The USS Indianapolis never made it to Leyte Gulf. Shortly after midnight on July 30, the Japanese submarine I-58 spotted the cruiser and fired six torpedoes. The USS Indianapolis—which was hit twice—sank within 12 minutes. Around 300 to 400 sailors and Marines were killed in the attack; the rest were stranded in the Pacific Ocean for several days.

Many of these survivors would ultimately lose their lives to sharks, a grisly scene that would be famously (albeit semi-accurately) recounted in the 1975 movie Jaws. Others died from drowning, heat stroke, thirst, burns and injuries, swallowing salt water or fuel oil, and suicide.
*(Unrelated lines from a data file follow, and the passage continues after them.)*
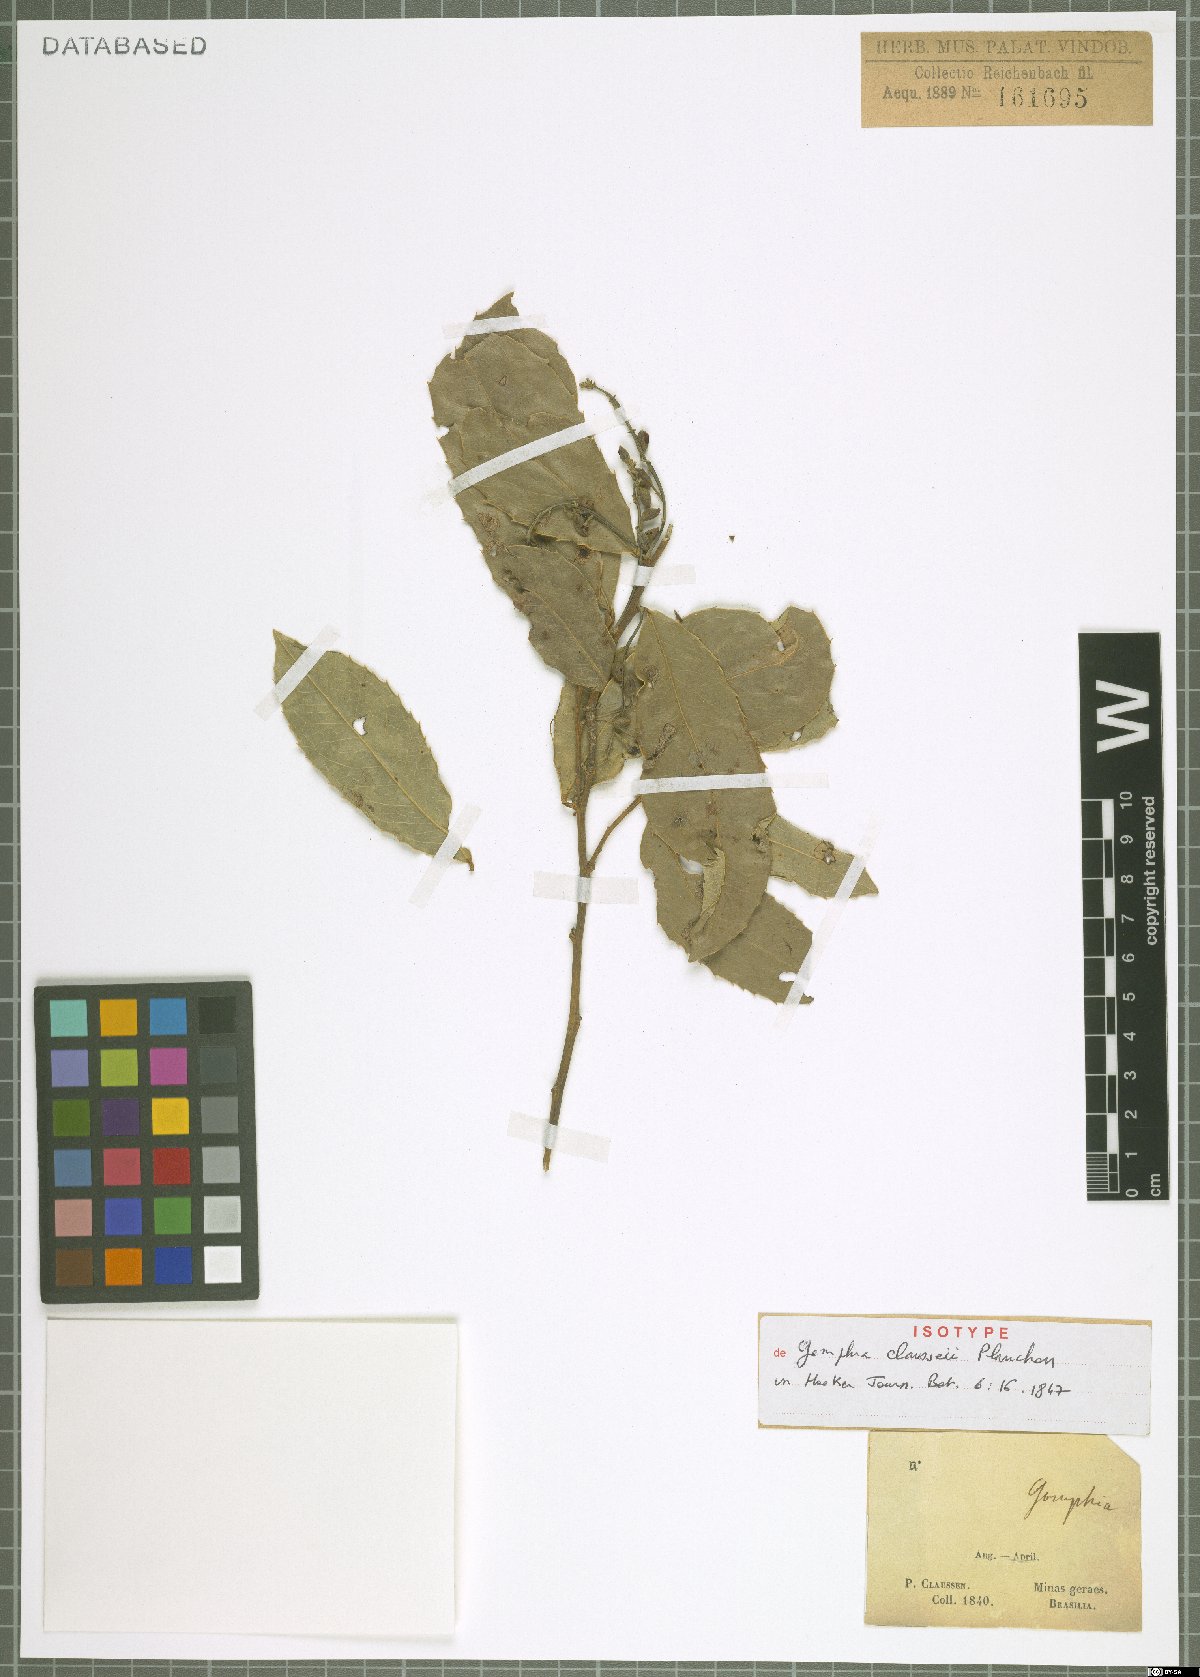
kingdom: Plantae
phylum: Tracheophyta
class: Magnoliopsida
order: Malpighiales
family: Ochnaceae
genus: Ouratea
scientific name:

More than 300 crew members were rescued after a bomber pilot accidently sighted the imperiled men while on a routine antisubmarine patrol.

The mass tragedy—which wouldn’t be announced to the public until August 15, 1945—sparked controversy: Charles B. McVay III, captain of the USS Indianapolis, was found guilty in a court martial of failing to steer the ship on a “zigzag” course to elude Japanese submarines. A Japanese submarine captain testified that this precautionary measure wouldn’t have thwarted the enemy, but McVay was charged nonetheless. The captain died by suicide in 1968, and wouldn’t be officially exonerated by the Navy until 2001.

For decades, the remains of the USS Indianapolis were lost to the ravages of time and nature. But in 2016, naval historian Richard Hulver found a historic ship log that mentioned a sighting of the USS Indianapolis. Allen’s search team used this information to locate the ship, which was west of where experts assumed it had gone down.

Allen’s crew took pictures of the wreckage, including a piece of its hull, and will search for more of the ship. They plan to keep the exact location of the USS Indianapolis a secret, however, to honor the sunken ship as a war grave.

"While our search for the rest of the wreckage will continue, I hope everyone connected to this historic ship will feel some measure of closure at this discovery so long in coming,” Allen said.